Green Power Management Deep Dive
During Adaptive Computing's user conference, MoabCon 2013, which took place in Park City, Utah, in April, HPC Product Manager Gary Brown delivered an in-depth presentation on Moab's Auto Power Management capabilities. Moab is the policy-based intelligent scheduler inside Adaptive's family of workload management products.
The latest Moab HPC Suite Enterprise Edition (version 7.2.2) includes a variety of green policy settings to help cluster owners increase efficiency and reduce energy use and costs by 10-30 percent.
While this presentation is targeted at Moab users, there are principles here that will apply to general cluster management. The talk is laid out in three parts: power management, green computing (aka auto power management) and future power management.
The core of Moab power management is the tracking of two node power states: on and off. "On" means node power has been reported as on by the power resource manager, but "off" does not necessarily mean the power is off – to Moab it just means that this node cannot be used, although there is the option to completely remove the power.

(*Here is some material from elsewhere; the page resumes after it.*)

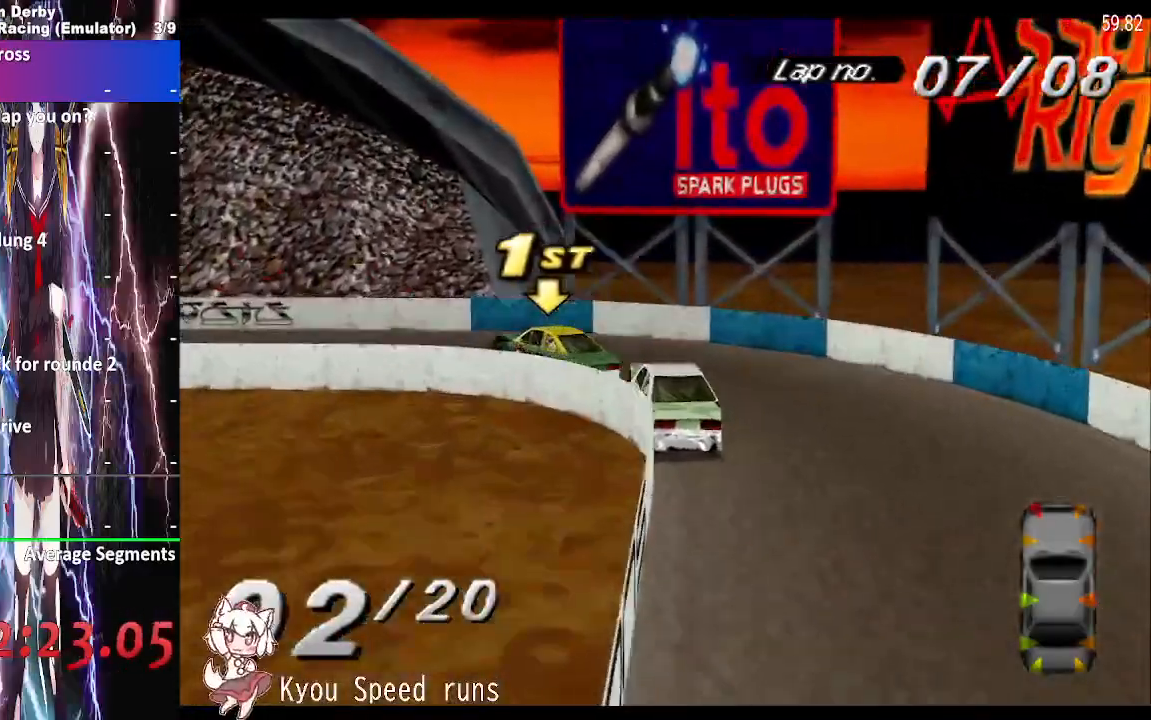
Gameplay with a controller (PlayStation layout); each line is a JSON object with the inputs held at the frame after it (dt_ms = milliseconds from this image to that frame). "events" lists button and stick changes between this image and that frame as [ms after this image, input, new state], when the widget could be followed in between. Not read: left_stick right_stick.
{"dt_ms": 1000, "buttons": ["CROSS", "DPAD_LEFT"]}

To run a job Moab requires that the node power state be on and the resource manager (e.g., TORQUE, SLURM, etc.) be running and have reported node information.
Power management relies on system jobs, which are distinct from user jobs. A system job won't appear in a queue, but it does execute on the Moab head node or server and it is usually script-based and uses asynchronous operation.
Brown remarks that when there is a large cluster with a large number of nodes, the system jobs may have to handle large quantities of node hosting. They may therefore have to be self-throttling to manage initial demand spike, and require a daemon process to maintain power state for reporting purposes.
There are two system jobs that are used for power management. The first is defined by the ClusterQueryURL parameter, used by Moab to query the power state of all nodes in the cluster. Moab runs it at the start of the scheduling cycle. This synchronous operation reads every node's power state and passes it to Moab. It blocks Moab from scheduling until all node power states are reported or the operation times out.
The other power system job is defined by NodePowerURL, which is used by Moab to power on and off compute nodes. The mutually-exclusive parameters are on and off. In green computing schemes, this is normally run at the end of the Moab scheduling cycle, but it can be run on an on-demand basis, says Brown. This script needs to interface with the power management system in order to turn nodes on and off. Each system vendor usually has its own power management software, ex. HP has iLO, Dell is DRAC, etc.
Adaptive recently created new power management reference scripts in response to customer demand. These are all Python-based and work with OpenIPMI. They have all been regression tested on Adaptive QA system hardware – and are active, working scripts.
Brown explains that if there's an administrator-initiated script, Moab immediately runs the script and powers on or off the node. When the script is green policy-initiated, Moab runs it as part of the scheduling cycle.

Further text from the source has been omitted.